Most customers mistakenly think that a zero client should be, like thin clients, configured high in its internal hardware such as, CPU, flash, network chipset, to guarantee a high performance.
Unlike x86 thin clients that are typically required for standalone usage and have local system and software. Zero clients offer nothing locally but just enable users to connect to a remote desktop. In other words, the residing hardware of a zero client does not act on jobs of processing locally as in thin clients, but only to initialize a conversation with the network, begin network protocol processes, and display desktop output. Therefore, the configuration of a zero client itself does not contribute to its performance. Even a zero client with powerful configuration as a Pro PC can’t guarantee good performance.
Then what helps with good performance to a zero client?
There are a few aspects
✓ Well-configured host computer– including sufficient cores and frequency of CPU, IOPS, and storage of Disks, size and frequency of Memory. (Multi-threading technology of Intel also helps to increase CPU capability and i series with hardware acceleration performs better than Xeon series of the same level. Disks in RAID configuration increases redundancy and performance. Intensive graphics processing requires a sufficient frequency of memory. The video card on the host helps in video playback only.)
✓ Low latency, high-bandwidth network– recommend local-area network connections provided by standard 100 /1000 Mb/sec networks (i.e. Ethernet) between the host computers and the zero clients.
✓ High efficient remote display protocol– offers high-resolution sessions, multimedia stream remoting, dynamic object compression, USB redirection, drive mapping and more.

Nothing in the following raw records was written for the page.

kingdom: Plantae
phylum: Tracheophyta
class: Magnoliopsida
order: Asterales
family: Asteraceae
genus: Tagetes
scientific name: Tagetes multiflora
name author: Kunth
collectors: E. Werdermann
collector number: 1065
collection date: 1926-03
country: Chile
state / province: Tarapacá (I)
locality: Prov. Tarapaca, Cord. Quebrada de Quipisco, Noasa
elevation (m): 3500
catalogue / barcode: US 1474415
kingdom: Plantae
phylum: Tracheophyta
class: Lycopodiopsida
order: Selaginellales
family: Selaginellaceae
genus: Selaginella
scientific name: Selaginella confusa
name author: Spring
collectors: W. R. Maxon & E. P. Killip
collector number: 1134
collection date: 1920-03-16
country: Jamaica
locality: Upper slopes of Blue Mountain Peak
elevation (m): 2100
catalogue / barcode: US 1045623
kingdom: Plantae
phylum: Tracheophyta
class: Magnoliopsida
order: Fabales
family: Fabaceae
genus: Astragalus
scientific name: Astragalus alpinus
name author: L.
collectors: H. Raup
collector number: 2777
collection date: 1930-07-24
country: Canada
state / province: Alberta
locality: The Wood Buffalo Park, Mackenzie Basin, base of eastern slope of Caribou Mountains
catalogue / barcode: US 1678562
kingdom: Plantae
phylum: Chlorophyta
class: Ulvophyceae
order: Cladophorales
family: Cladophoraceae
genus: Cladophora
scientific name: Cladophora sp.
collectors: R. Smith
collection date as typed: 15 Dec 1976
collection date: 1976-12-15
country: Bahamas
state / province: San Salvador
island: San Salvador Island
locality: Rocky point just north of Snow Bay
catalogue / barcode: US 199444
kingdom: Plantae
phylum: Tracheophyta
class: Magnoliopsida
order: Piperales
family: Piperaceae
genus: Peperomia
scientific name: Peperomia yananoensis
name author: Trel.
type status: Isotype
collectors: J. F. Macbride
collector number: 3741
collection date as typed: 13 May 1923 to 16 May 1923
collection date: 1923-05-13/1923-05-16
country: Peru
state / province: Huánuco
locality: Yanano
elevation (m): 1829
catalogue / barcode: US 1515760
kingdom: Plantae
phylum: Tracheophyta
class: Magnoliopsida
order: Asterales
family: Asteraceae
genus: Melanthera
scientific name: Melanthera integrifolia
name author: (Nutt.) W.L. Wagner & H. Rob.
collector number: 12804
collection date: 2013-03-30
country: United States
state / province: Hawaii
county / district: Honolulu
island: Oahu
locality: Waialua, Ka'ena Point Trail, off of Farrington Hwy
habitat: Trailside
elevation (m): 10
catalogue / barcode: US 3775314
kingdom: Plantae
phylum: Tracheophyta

Of the above 3 aspects, only the display protocol is determined by the zero clients. The display protocol determines two critical measures: experience and resource usage. The sticking point for many organizations will be various levels of multimedia support. Regardless of implementation status, any organization can have issues with multimedia support. This is true not only in large implementations that push bandwidth limits — even smaller installations may consume enough bandwidth to push the limits of the display protocol without a bottleneck on the wire. vCloudPoint zero clients utilized our innovative DDP (Dynamic Desktop Protocol) for remote desktop display. This protocol is purpose-built for zero clients and is designed to make efficient use of the network bandwidth and host resources, delivering a user experience that is equivalent to or even better than a business PC.